DOCUMENT EXCERPT -

*-*-*

Der Standard
- Type: Daily newspaper
- Owner: Oscar Bronner
- Publisher: Oscar Bronner
- Editor: Gerold Riedmann
- Founded: 19 October 1988; 37 years ago
- Political alignment: Social liberalism
- Headquarters: Vienna
- Country: Austria
- Circulation: 86,000 (2013), 1.1 million online (2011)
- ISSN: 1560-6155 (print) 1563-5430 (web)
- Website: www.derstandard.at

= Der Standard =

Austrian daily newspaper

Der Standard (/de-AT/) is an Austrian daily newspaper published in Vienna. It is considered a newspaper of record for Austria.

==History and profile==
Der Standard was founded by Oscar Bronner as a financial newspaper and published its first edition on 19 October 1988. German media company Axel Springer acquired a stake in the paper in 1988 and sold it in 1995.

Bronner remains the paper's publisher, Gerold Riedmann is editor-in-chief. Der Standard sees itself as—in a Continental European sense socially and culturally—liberal and independent. Third parties have described the paper as having a left-liberal stance. Until 2007, the editor-in-chief of the daily was Gerfried Sperl, Alexandra Föderl-Schmid succeeded him in the post.

In 2002 the paper was one of four quality daily newspapers with nationwide distribution along with Salzburger Nachrichten, Die Presse, and Wiener Zeitung. Although Der Standard is intended to be a national paper, in the past it had an undeniable tendency to focus on Vienna. This has been mitigated by having editorial offices in other federal states (currently Styria, Upper Austria and Carinthia) and the introduction of regional sections. Der Standard is a paper from which foreign news media readily quote when an opinion from the Austrian press is required. It is one of Austria's best-selling quality newspapers and on 18 June 2005 celebrated its 5000th edition.

Der Standard is published in accordance with the "honour code" of the Austrian press, which sets rules on matters such as a transparent division between news and commentary and the right to privacy. The paper's general editorial stance could be described as socially liberal and most of its regular columnists also tend to this position, although guest writers come from a wide variety of political positions. As a participant in Project Syndicate Der Standard also regularly publishes commentary from individuals with an international reputation, whose work has worldwide distribution as part of this project.

*-*-*

LISTED ENTRIES -

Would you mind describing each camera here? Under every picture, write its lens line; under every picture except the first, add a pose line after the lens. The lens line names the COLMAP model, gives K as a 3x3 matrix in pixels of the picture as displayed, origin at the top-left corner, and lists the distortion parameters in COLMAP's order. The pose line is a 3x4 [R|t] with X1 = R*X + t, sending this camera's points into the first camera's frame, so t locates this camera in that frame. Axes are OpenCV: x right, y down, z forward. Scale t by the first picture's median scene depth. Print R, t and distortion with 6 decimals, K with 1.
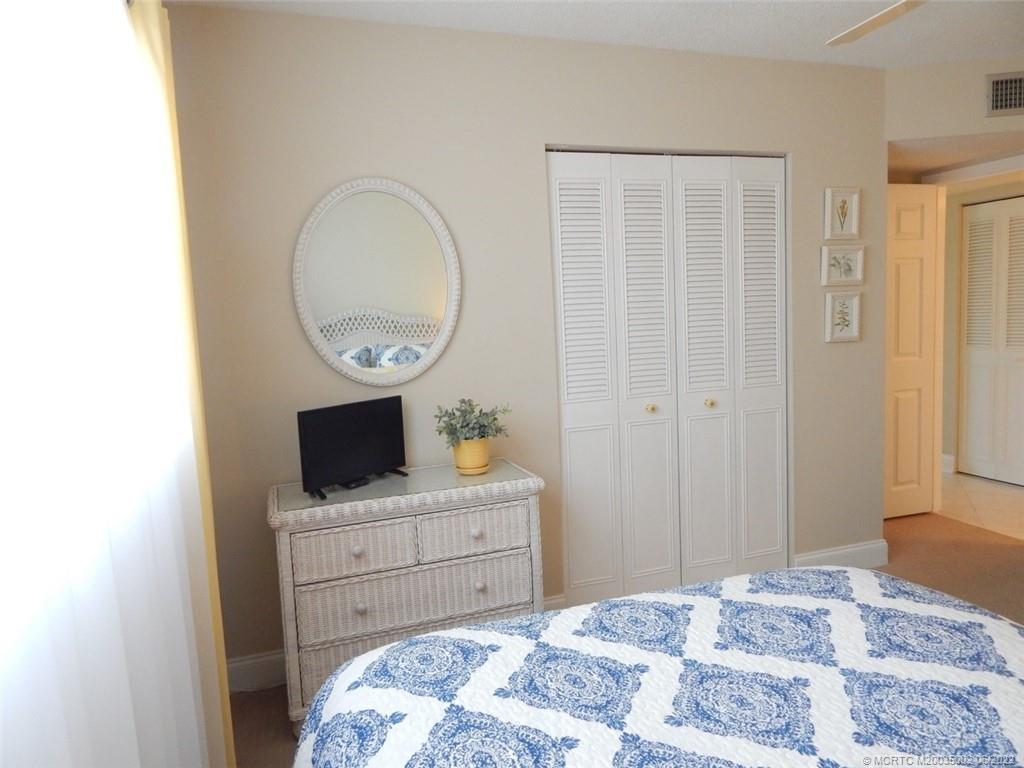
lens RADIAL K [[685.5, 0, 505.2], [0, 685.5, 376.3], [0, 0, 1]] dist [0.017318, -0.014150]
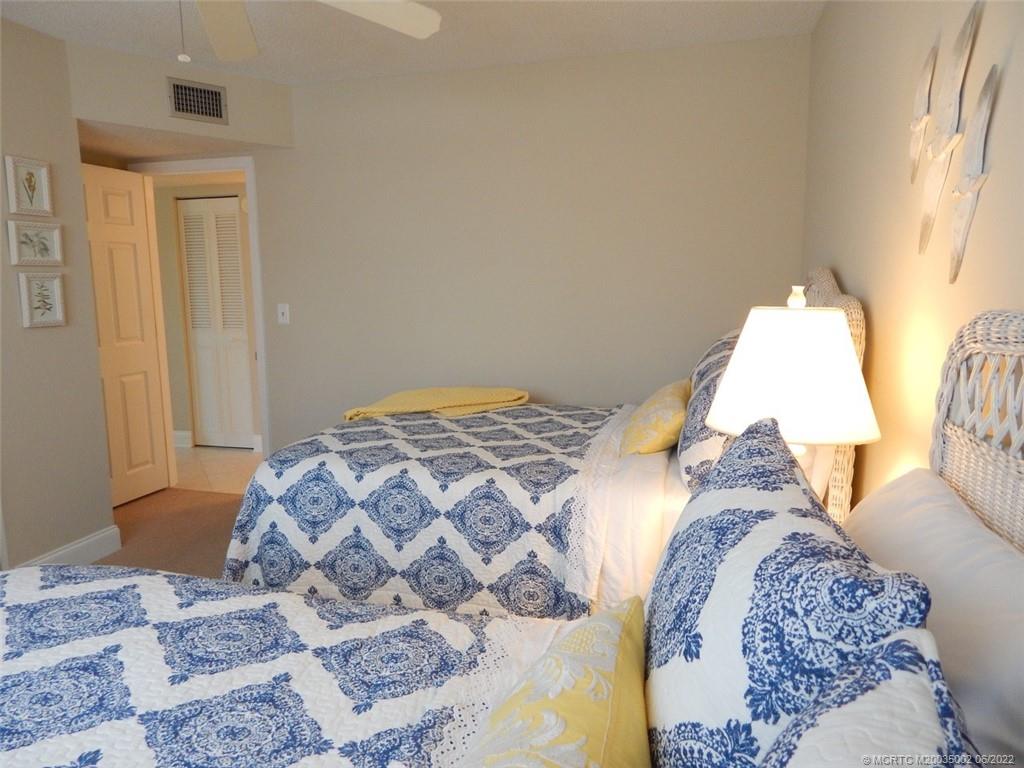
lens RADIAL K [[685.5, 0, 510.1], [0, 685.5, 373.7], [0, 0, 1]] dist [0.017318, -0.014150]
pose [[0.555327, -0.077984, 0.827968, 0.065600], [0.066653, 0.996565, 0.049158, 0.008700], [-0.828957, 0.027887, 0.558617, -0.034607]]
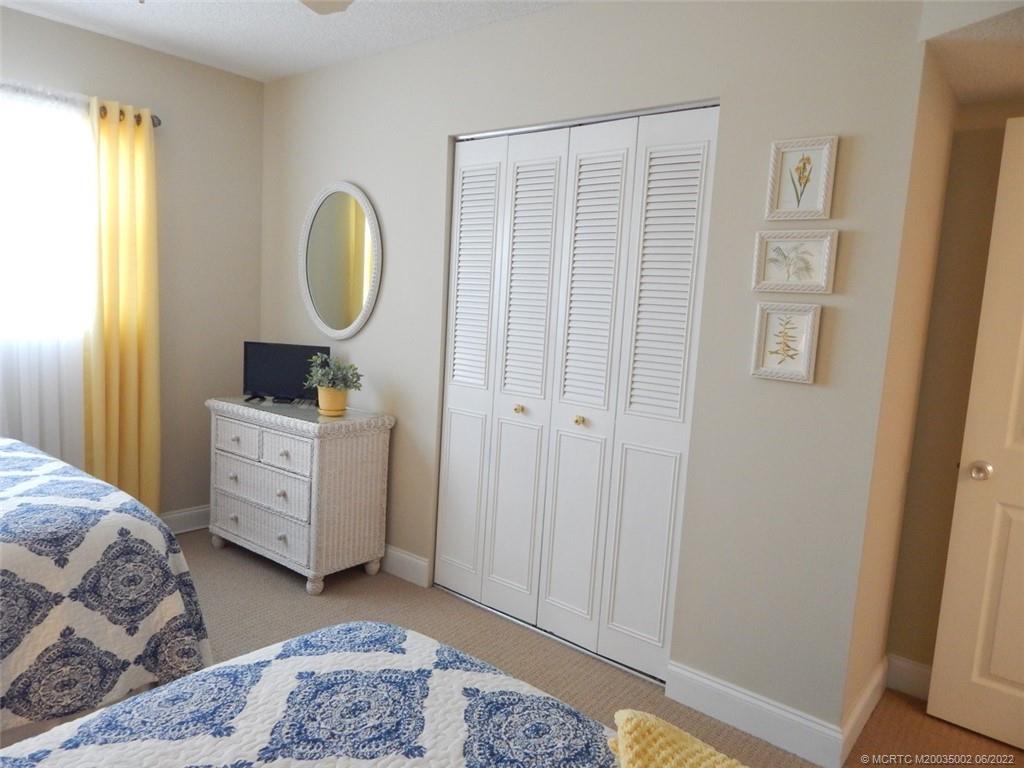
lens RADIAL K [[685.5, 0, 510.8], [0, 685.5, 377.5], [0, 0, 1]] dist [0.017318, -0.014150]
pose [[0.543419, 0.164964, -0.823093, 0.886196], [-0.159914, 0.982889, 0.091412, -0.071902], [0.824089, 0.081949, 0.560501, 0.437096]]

*-*-*

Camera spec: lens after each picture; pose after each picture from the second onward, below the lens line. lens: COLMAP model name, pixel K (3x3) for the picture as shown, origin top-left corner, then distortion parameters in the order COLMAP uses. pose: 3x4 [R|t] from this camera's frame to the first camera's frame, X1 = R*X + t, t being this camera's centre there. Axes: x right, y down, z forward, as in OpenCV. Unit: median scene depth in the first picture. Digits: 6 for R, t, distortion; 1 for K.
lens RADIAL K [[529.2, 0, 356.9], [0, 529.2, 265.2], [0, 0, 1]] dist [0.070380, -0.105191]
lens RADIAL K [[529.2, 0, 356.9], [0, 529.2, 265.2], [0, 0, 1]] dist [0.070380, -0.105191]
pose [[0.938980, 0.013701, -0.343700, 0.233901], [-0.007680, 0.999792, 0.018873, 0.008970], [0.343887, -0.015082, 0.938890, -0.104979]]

*-*-*

EXERCISE SET -
a) Answer these questions using the Der Standard article, which appears before the data:
(i) On what date did the newspaper publish its first edition?
(ii) Which German media company bought a stake in the paper in 1988?
(iii) On what date did the paper celebrate its 5000th edition?
b) Update the Der Standard article, which appears before the data, by rewriting it from "- ISSN: 1560-6155" up to and including "in the post." with "financial newspaper" replaced by "business newspaper".
c) Go on with the article about the newspaper Der Standard, which appears before the data, starting after its final sentence.

ANSWERS -
a)
(i) 19 October 1988
(ii) Axel Springer
(iii) 18 June 2005

b)
- ISSN: 1560-6155 (print) 1563-5430 (web)
- Website: www.derstandard.at

= Der Standard =

Austrian daily newspaper

Der Standard (/de-AT/) is an Austrian daily newspaper published in Vienna. It is considered a newspaper of record for Austria.

==History and profile==
Der Standard was founded by Oscar Bronner as a business newspaper and published its first edition on 19 October 1988. German media company Axel Springer acquired a stake in the paper in 1988 and sold it in 1995.

Bronner remains the paper's publisher, Gerold Riedmann is editor-in-chief. Der Standard sees itself as—in a Continental European sense socially and culturally—liberal and independent. Third parties have described the paper as having a left-liberal stance. Until 2007, the editor-in-chief of the daily was Gerfried Sperl, Alexandra Föderl-Schmid succeeded him in the post.

c)
Der Standard is published by the Standard Verlagsgesellschaft m. b. H. In August 2008, the newly created Bronner Online AG bought 49% of the shares of this company, which Süddeutscher Verlag previously owned. The Bronner Family Foundation has long owned 41% of the shares, and Oskar Bronner himself owns the remaining 10%. Süddeutscher Verlag had bought into the company in December 1998; previously, between 1988 and April 1995, Axel Springer Verlag had owned 50% of the shares.

Since 2005, the paper has cooperated with The New York Times and has published The New York Times International Weekly on Mondays, which is a six-page supplement, featuring select articles from the Times in English. Der Standard participates in Atomium Culture, the Permanent Platform for European Excellence that brings together some of the most authoritative European universities, newspapers and businesses to increase the movement of knowledge: across borders, across sectors and to the public at large.

According to the 2007 Austrian Media Analysis, Der Standard has 352,000 readers in Austria, a 5% share of all readers. With a share of 19.4%, the paper is the most widely read newspaper among people with college or university education. A full online edition (Der Standard digital) is available as an e-paper on a subscription-basis.

==Circulation==
The circulation of Der Standard was 104,000 copies in 2002. In 2004 its circulation was 106,000 copies.

The paper had a circulation of 118,000 copies in 2007. The circulation of the paper was 117,131 copies in 2008 and 108,772 copies in 2009. It was 104,004 copies in 2010. The paper had a circulation of 72,693 copies in 2011. The circulation of the paper was about 86,000 copies in 2013.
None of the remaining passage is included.